- YOUR OBJECTIVE -
Scanning the entries below, copy every line that contains the word "johtajilla".

◇ ◇ ◇

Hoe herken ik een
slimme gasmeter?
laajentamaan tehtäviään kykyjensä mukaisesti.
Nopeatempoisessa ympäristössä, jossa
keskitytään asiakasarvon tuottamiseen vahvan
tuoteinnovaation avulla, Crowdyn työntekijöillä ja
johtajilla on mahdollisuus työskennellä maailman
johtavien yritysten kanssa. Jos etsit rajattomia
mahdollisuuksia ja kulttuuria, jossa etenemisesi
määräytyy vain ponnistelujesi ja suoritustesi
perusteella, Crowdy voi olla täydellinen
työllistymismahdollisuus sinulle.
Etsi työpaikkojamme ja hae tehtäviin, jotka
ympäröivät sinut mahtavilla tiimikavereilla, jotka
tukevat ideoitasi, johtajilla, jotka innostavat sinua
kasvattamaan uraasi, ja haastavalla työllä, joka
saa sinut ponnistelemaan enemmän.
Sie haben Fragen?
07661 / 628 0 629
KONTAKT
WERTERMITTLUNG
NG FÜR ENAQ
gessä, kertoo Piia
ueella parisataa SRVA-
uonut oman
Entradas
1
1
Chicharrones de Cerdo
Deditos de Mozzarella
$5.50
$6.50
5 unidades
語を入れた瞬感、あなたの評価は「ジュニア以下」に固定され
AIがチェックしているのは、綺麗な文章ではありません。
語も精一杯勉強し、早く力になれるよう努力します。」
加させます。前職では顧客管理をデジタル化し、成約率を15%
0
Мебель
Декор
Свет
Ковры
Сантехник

◇ ◇ ◇

- RESPONSE -
johtajilla on mahdollisuus työskennellä maailman
tukevat ideoitasi, johtajilla, jotka innostavat sinua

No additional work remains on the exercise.